Tuesday, June 09, 2009

Belaboring the Obvious in CCSD; More Money, Please

Oh, you wanted us to teach them to READ! Why didn't you say so? We'll get to it right away.

That pretty much sums up the response of CCSD's administrators and School Board to the series of articles on literacy (or the lack of it) in Charleston County's schools. See School Board Focuses on Students' Literacy in Tuesday's P & C.

Now, to be fair to the School Board, why should it need to "outline its expectations for students and their ability to read"? Isn't Superintendent Nancy McGinley paid beaucoup bucks to take care of such standards? Why should she and her minions at 75 Calhoun need guidelines?

It must have been a real pleasure to hear CCSD administration try to put the best face on its failures to follow through with the expensive "initiatives" announced in the past. And, can you imagine? The P & C's exposes have made Gregg Meyers feel bad. In fact, he's now grateful that the problem has been brought to his attention.

Further, after her more than five years as Chief Academic Officer and now Superintendent, McGinley feels a "new sense of urgency" about reading statistics. After all, she'd been focused on "building capacity to improve literacy rates." Now she understands that she actually needs to improve literacy!

Wait for it-------

The next idea from 75 Calhoun will be that CCSD has inadequate funds to improve literacy, when in reality it suffers from inadequate will.

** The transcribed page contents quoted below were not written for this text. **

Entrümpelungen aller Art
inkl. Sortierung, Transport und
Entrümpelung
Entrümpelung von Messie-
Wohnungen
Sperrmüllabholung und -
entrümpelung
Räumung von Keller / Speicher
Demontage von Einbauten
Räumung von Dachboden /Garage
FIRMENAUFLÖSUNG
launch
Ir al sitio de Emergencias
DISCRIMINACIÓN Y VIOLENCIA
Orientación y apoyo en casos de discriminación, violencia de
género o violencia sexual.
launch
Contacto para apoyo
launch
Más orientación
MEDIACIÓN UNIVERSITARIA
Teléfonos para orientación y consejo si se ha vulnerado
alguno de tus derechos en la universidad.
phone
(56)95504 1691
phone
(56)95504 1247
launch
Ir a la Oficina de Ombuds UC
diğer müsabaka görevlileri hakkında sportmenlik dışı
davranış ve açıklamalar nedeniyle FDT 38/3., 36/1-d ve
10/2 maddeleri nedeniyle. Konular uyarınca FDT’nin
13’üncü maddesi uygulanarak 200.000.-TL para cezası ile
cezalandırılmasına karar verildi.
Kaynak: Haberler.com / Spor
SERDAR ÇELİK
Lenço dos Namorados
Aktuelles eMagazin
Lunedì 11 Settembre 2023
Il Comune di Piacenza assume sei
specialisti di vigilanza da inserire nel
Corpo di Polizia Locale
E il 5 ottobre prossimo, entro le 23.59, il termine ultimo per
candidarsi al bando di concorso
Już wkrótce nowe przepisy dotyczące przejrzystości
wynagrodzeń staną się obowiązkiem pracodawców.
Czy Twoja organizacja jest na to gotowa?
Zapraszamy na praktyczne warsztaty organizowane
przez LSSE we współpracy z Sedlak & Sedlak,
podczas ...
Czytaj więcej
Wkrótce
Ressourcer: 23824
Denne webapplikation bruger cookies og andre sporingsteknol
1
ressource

Imagine a "culture" where fourth graders can read.


Anonymous said...

Once again, well said. But I'm afraid the rest of us may have lost the will to question their wisdom, or more accurately, their lack of it.

Anonymous said...

Dear God, it just never stops. These clowns are soon to get an education in excellence from the choice side of public schools.

Anonymous said...

I am sorry but it all boils down to this, if a child comes prepared and ready to learn into school, then they will learn. I have 2 children in public school and they are learning and so are most of their peers. We have great teachers and not so great teachers but if the parents have not made education a priority then the child does not have a chance. Until we can teach parents to be good parents the schools and teachers are not going to be able to perform the impossible. More money is not going to help unfortunately.